Así empezó el incendio
Estas llamas son una advertencia. Debemos devolver a las palabras su poder creador, su capacidad de sanar y elevar a la persona. Hemos de emplearlas para restablecer el derecho y afirmar la justicia
Barcelona sufre el azote de los bárbaros. Lo padece cada cierto tiempo desde hace años. Los pretextos son muy diversos, pero todos comparten la violencia, el odio y la exclusión del otro. En esta ocasión, los encapuchados dicen defender la libertad de expresión, pero en realidad anhelan la libertad de agresión. Toda la modernidad está atravesada por esa tragedia de un ser humano que reivindica la libertad y termina empleándola para destruirlo todo a su alrededor.
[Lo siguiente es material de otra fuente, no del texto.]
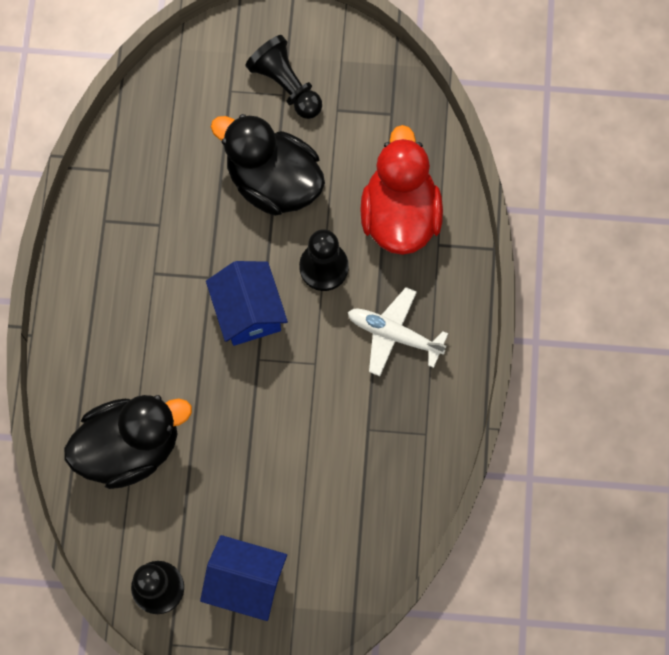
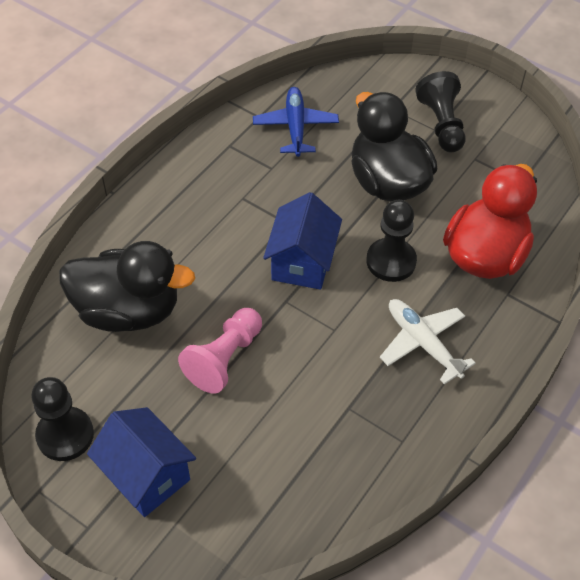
camera: 30 degrees right, 20 degrees down
(152, 164) = (295, 127): none -> blue plane
(241, 444) = (224, 359): none -> pink pawn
Hay un señor que se ha sentado tranquilamente a tomarse lo que parece una cerveza. No se sabe si ha participado en los estragos o si es un mero espectador que aprovecha el momento. Siempre hay quien se sienta a contemplar cómo arde todo. Los incendiarios creen que las llamas no los alcanzarán. También puede verse la tragedia de la modernidad desde esa perspectiva: el terrorista que cree que se salvará de su propia bomba, el asesino que confía en quedar impune, el dictador que pretende salvar a la humanidad matando seres humanos. Esta pira de sillas y mesas simboliza, de algún modo, nuestro tiempo.
Estamos presenciando los efectos de décadas de adoctrinamiento en el odio. Algunos contemplan sorprendidos lo que el rencor y el resentimiento inoculados durante años han terminado produciendo.
Sin embargo, este incendio comenzó hace mucho tiempo. Lo inició el abandono del Bien, la Verdad y la Belleza. Lo desató el olvido de la realidad y la naturaleza. Empezó con un adanismo que pretendía construir un hombre nuevo sobre las cenizas de su historia. Las idolatrías de la modernidad –la raza, la nación, la clase– sustituyeron al único Dios verdadero. Reemplazaron al Señor de la vida por banderas y consignas que no invitaban al amor ordenado de la patria, sino al homicidio, al sometimiento y al odio. Traicionaron al arte. Corrompieron la música y la danza. Envenenaron la poesía. Oscurecieron el cine y el teatro. Quebraron la arquitectura. Nublaron la fotografía. Dinamitaron la escultura. Hurtaron el sentido a las palabras y las deformaron hasta convertirlas en hachas de guerra. Mataron a la literatura.
En su visita a Auschwitz en 2006, Benedicto XVI resumió lo que los nazis hicieron con Alemania, que sirve como ejemplo de lo que las tiranías hacen allí donde se imponen: «Un grupo de criminales alcanzó el poder mediante promesas mentirosas, en nombre de perspectivas de grandeza, de recuperación del honor de la nación y de su importancia, con previsiones de bienestar, y también con la fuerza del terror y de la intimidación; así, usaron y abusaron de nuestro pueblo como instrumento de su frenesí de destrucción y dominio».
Estas llamas son una advertencia. Debemos devolver a las palabras su poder creador, su capacidad de sanar y elevar a la persona. Hemos de emplearlas para restablecer el derecho y afirmar la justicia. Nos tienen que servir para volver el rostro al Dios de la misericordia. Tenemos que romper esta espiral de odio, violencia y adoctrinamiento nacionalista. La única alternativa a un corazón de piedra es un corazón de carne.